-------- Article

Vought wrote the theory before he wielded the power

In the Project 2025 volume, Vought described OMB as the president's 'air-traffic control system' and argued the director should operate as the best approximation of the president's mind across the bureaucracy.

The later fights over grants, layoffs, rescissions, and agency shutdowns followed a theory Vought had already put in writing.

Then the Senate put that theory back in power

Congress.gov says Vought was confirmed as OMB director on Feb. 6, 2025 by a 53-47 vote.

The White House cabinet page framed him as the returning budget chief. His Project 2025 chapter framed the job as a command post for presidential control across agencies.

The funding-freeze chaos was an early preview

AP reported that Trump's budget office rescinded its federal funding-freeze memo less than two days after it triggered confusion and legal challenges across the country. The initial move rattled states, schools, nonprofits, and anyone dependent on federal money by suggesting the White House was ready to yank huge parts of the spending system into ideological review all at once.

After the memo was rescinded, AP reported on Feb. 11, 2025 that courts were still blocking attempts to revive or preserve the broader effect of the pause.

Vought kept pushing the power-of-the-purse fight anyway

In June 2025, AP reported that the White House formally asked Congress to claw back $9.4 billion in approved spending targeted by DOGE, and Vought said more rescission packages could follow. Then in August 2025, AP reported that Trump used a pocket-rescission maneuver to block $4.9 billion in foreign aid that Congress had already approved, the first use of that tactic in nearly 50 years.

The rescission request and pocket-rescission maneuver kept the same fight alive after the initial funding freeze stumbled: presidential control over money Congress had already approved.

----------------

* [Requirement]: Extend the article on Vought and the budget office past its last sentence. The records have no connection to the article on Vought's budget office.

-------- Material provided

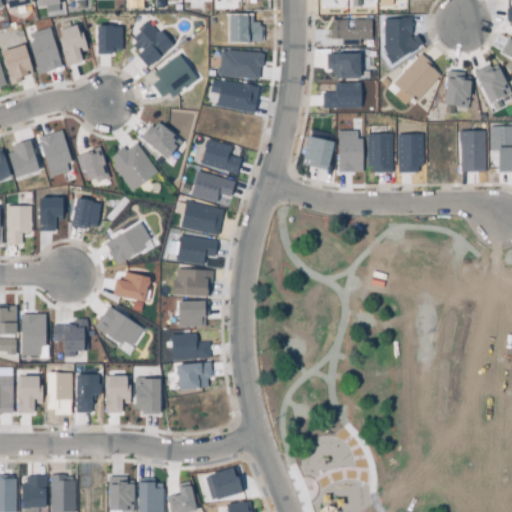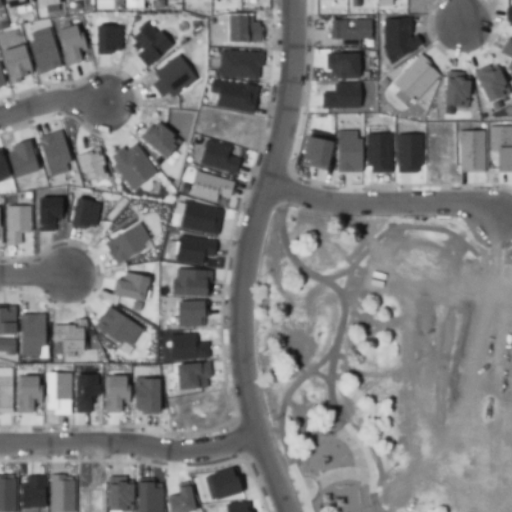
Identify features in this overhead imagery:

----------------
-------- Material provided

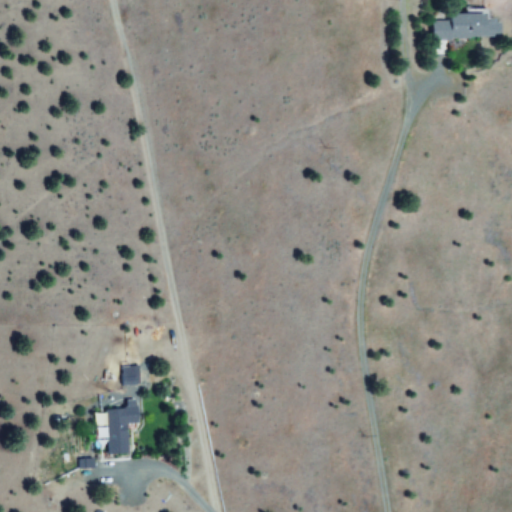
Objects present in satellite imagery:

----------------

* [Answer to the task]:
The budget fight and the agency-shutdown fight were the same project

In both cases, Vought was testing whether the White House could weaken or suspend congressionally created commitments by controlling the administrative machinery after the fact.

The budget fight and agency fight were the same operating theory applied to two levers: appropriated money and administrative capacity.

He also moved from theory to mass layoffs

AP's February 26, 2025 profile on Vought said the administration's demand that agencies radically downsize was the clearest assertion yet of his power.

The downsizing push moved Vought's Project 2025 chapter from transition paper into operating government.

The CFPB became the main case study in how far he wanted to go

AP reported in December 2025 that a federal judge blocked the White House's attempt to let CFPB funding lapse and described the bureau as largely inoperable under Vought. Employees were mostly forbidden from doing any work while the administration tried to hollow the agency out from the inside.

On April 2, 2026, AP reported that the administration had scaled back its earlier CFPB demolition plan but still wanted to cut the bureau from 1,700 authorized employees before Trump's second term to roughly 550 staffers.